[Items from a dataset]

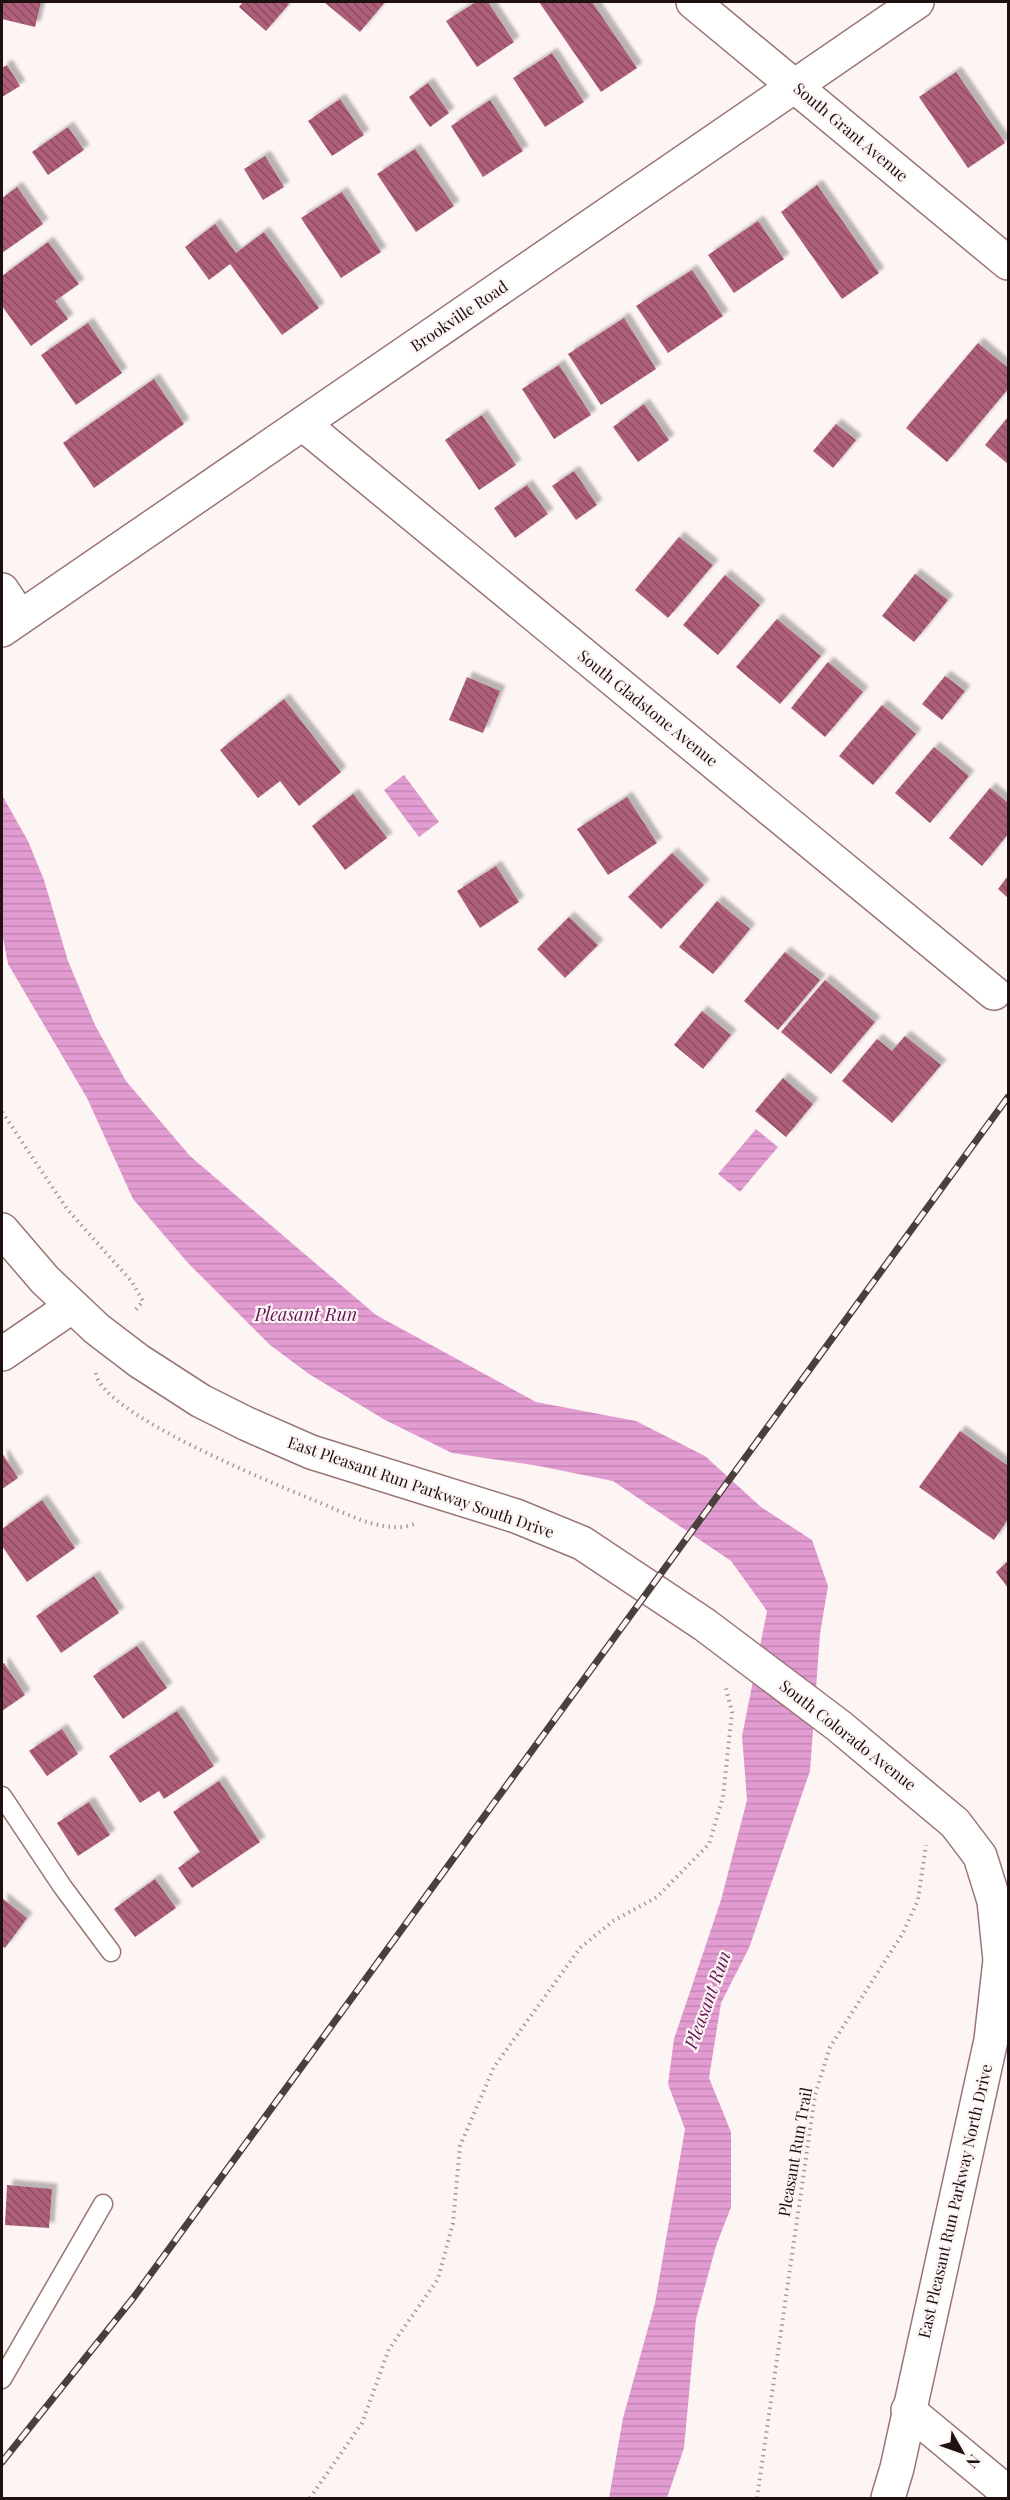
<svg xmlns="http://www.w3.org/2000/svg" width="1010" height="2500" font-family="'Playfair Display',serif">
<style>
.water{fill:url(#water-rules)}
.building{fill:url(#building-back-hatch);filter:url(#shadow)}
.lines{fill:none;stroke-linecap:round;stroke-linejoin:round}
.lane-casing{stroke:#997573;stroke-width:21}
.street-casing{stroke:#997573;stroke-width:36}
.secondary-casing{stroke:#997573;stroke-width:36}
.path{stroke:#a59b9a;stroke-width:4;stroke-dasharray:1.5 4.5;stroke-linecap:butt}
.lane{stroke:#fff;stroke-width:18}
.street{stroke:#fff;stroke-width:33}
.secondary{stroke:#fff;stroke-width:33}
.rail-casing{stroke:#4b3f3e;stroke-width:7}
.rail{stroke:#fdf5f4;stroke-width:4.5;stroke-dasharray:14;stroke-linecap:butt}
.labels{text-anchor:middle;stroke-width:4.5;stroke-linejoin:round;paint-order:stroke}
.street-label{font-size:16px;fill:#1e1110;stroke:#fdf5f4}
.water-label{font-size:18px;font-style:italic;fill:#651357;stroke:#fdf5f4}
</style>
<defs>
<pattern id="water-rules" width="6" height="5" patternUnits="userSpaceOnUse" patternTransform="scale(1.5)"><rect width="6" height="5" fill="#e39cd1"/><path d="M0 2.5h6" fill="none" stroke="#c285b2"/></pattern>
<pattern id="building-back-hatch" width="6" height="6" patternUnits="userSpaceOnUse" patternTransform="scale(1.5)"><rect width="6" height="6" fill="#ae5e79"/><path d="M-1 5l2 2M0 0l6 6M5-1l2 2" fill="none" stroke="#8d4c62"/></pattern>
<filter id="shadow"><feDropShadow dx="5.5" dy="-5.5" stdDeviation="1.5" flood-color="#0004"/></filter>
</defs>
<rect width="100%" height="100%" fill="#fdf5f4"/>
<g class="water">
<polygon points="404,775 439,822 419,837 384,790"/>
<polygon points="2,795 28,841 44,880 68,961 95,1025 126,1081 190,1156 376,1315 536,1402 636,1421 705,1456 761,1507 812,1540 828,1586 820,1634 810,1771 749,1948 721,2003 709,2078 731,2132 731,2207 716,2246 696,2319 684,2448 667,2498 609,2498 623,2418 655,2303 685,2129 668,2084 674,2039 721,1900 747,1800 742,1736 767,1611 731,1561 613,1481 539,1466 452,1453 385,1420 309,1374 270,1345 188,1263 133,1199 87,1098 8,964 2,933"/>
<polygon points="756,1129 778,1147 740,1192 718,1174"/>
</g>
<g class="building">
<polygon points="2,2 41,2 35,27 2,19"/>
<polygon points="243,2 287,2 289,4 266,31 239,7"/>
<polygon points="324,2 385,2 360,32"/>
<polygon points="476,2 488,2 514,42 477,67 446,21"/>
<polygon points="539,2 592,2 637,68 601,92"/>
<polygon points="552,53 584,102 545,127 513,78"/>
<polygon points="7,65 20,86 2,97 2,68"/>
<polygon points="956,72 1005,143 968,168 919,97"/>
<polygon points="428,83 449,113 430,127 409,97"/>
<polygon points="340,99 364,135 332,156 308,121"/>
<polygon points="490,100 523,151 483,177 451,126"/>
<polygon points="68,127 84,150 48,175 32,152"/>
<polygon points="415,149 454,206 416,232 377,174"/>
<polygon points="265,156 284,187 263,200 244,169"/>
<polygon points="817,185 879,273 842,299 781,212"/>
<polygon points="17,187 43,224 2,253 2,198"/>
<polygon points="342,192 381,252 341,278 301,218"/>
<polygon points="758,221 784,259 734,293 708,255"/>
<polygon points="215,224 236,253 264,232 319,308 282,335 230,264 209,280 185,247"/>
<polygon points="48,242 79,284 55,301 68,319 31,346 2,306 2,276"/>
<polygon points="692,270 723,316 668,353 636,306"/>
<polygon points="624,318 656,369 601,405 568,354"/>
<polygon points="88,323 122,373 76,405 41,355"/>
<polygon points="978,343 1008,368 1008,389 947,462 906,428"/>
<polygon points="559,365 591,415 554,439 522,389"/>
<polygon points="154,379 184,424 94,488 63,443"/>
<polygon points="644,404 669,440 638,462 613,427"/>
<polygon points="482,415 516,465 479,490 445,440"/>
<polygon points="1008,417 1008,464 985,445"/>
<polygon points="836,424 856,440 833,468 813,451"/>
<polygon points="574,471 597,505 576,520 552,486"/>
<polygon points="527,485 548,514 515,538 494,508"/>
<polygon points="679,537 713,565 668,618 635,590"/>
<polygon points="915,574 948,600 914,642 882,616"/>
<polygon points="725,575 760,605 718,655 683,625"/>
<polygon points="777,619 821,656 780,704 736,667"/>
<polygon points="828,662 863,692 825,737 791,708"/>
<polygon points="945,676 965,691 942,720 922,704"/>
<polygon points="467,677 500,691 483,733 449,720"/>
<polygon points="284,699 341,772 299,806 280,781 258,798 220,750"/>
<polygon points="882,705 916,734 873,785 839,756"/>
<polygon points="934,747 969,776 930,823 895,793"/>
<polygon points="990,788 1008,803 1008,834 982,866 949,838"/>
<polygon points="353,794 387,838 345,870 312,826"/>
<polygon points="627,797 657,843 608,875 577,829"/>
<polygon points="672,853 704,885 661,929 628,897"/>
<polygon points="496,866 519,902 480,928 457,891"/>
<polygon points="1008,876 1008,898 998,889"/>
<polygon points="717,901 750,929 713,974 679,947"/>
<polygon points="569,917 598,945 565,978 537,949"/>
<polygon points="785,952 820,980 778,1030 744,1001"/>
<polygon points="825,980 875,1022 831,1074 781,1032"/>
<polygon points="702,1011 731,1035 703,1069 674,1045"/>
<polygon points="905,1036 941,1065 892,1123 842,1081 877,1039 892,1051"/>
<polygon points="783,1078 813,1104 786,1137 755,1111"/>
<polygon points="960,1431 1008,1466 1008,1519 994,1540 919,1487"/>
<polygon points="2,1453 18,1478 2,1489"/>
<polygon points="42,1500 75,1548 27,1582 2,1546 2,1529"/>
<polygon points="1008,1561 1008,1588 996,1572"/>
<polygon points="94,1576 119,1613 61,1653 36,1616"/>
<polygon points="137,1646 167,1688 123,1719 93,1676"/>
<polygon points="4,1663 25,1695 2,1711 2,1664"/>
<polygon points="177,1711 214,1766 164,1799 159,1791 140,1803 109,1756"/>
<polygon points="62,1729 78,1754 47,1776 29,1751"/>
<polygon points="219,1781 260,1842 192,1888 178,1868 200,1852 173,1812"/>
<polygon points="89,1802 110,1835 78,1856 57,1823"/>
<polygon points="155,1879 176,1908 135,1937 114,1909"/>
<polygon points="2,1898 27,1918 5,1948 2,1946"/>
<polygon points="7,2185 52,2189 49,2228 5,2225"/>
</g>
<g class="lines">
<g class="lane-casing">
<g id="lane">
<polyline points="2,1796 62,1886 111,1952"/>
<polyline points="2,2379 103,2204"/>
</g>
</g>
<g class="street-casing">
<g id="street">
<polyline points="693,2 1008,263"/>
<polyline points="303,424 994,993"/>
<polyline points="2,590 20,617"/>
<polyline points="2,1354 71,1307"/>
<polyline points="908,2410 1008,2493"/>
</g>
</g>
<g class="secondary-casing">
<g id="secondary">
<polyline points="2,630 917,2"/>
<polyline points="2,1230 45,1280 97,1329 139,1361 201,1401 247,1424 311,1452 516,1516 582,1543 705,1625 839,1726 955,1823 980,1856 994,1901 1000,1960 991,2040 897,2468 888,2498"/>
</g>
</g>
<g class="path">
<polyline points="2,1112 67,1209 132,1282 143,1301 134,1312"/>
<path d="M96 1373C100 1413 273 1483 311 1499 337 1509 366 1526 394 1527 401 1528 410 1526 416 1523"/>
<polyline points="310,2498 362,2423 389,2349 438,2279 453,2223 460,2146 494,2067 580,1948 613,1921 657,1897 709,1844 723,1797 732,1712 725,1685"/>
<polyline points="757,2498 815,2095 830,2047 903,1933 918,1900 926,1845"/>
</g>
<use href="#lane" class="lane"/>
<use href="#street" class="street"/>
<use href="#secondary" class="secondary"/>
<g class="rail-casing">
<polyline id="rail" points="2,2462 134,2297 1008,1097"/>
</g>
<use href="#rail" class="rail"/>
</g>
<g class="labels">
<g class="street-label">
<text transform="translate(851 132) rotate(40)" y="6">South Grant Avenue</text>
<text transform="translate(459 316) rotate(-34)" y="6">Brookville Road</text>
<text transform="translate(648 708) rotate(39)" y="6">South Gladstone Avenue</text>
<text transform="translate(421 1487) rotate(19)" y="6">East Pleasant Run Parkway South Drive</text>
<text transform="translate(848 1735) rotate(38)" y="6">South Colorado Avenue</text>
<text transform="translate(795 2152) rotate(-80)" y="6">Pleasant Run Trail</text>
<text transform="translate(955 2201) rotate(-77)" y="6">East Pleasant Run Parkway North Drive</text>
</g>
<g class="water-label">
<text x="306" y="1321">Pleasant Run</text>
<text transform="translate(708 2000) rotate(-70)" y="6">Pleasant Run</text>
</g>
</g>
<rect width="1010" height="2500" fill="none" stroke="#1e1110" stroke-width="6"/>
<g transform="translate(962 2452) rotate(130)" stroke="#fdf5f4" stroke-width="4.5" paint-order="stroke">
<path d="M0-4.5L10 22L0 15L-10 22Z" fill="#1e1110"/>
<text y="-9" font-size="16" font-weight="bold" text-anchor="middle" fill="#1e1110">N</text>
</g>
</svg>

▸ **Exercise details**
Determine how many lines above contain "linecap" and respond with that number only.

▸ **Task answer**
3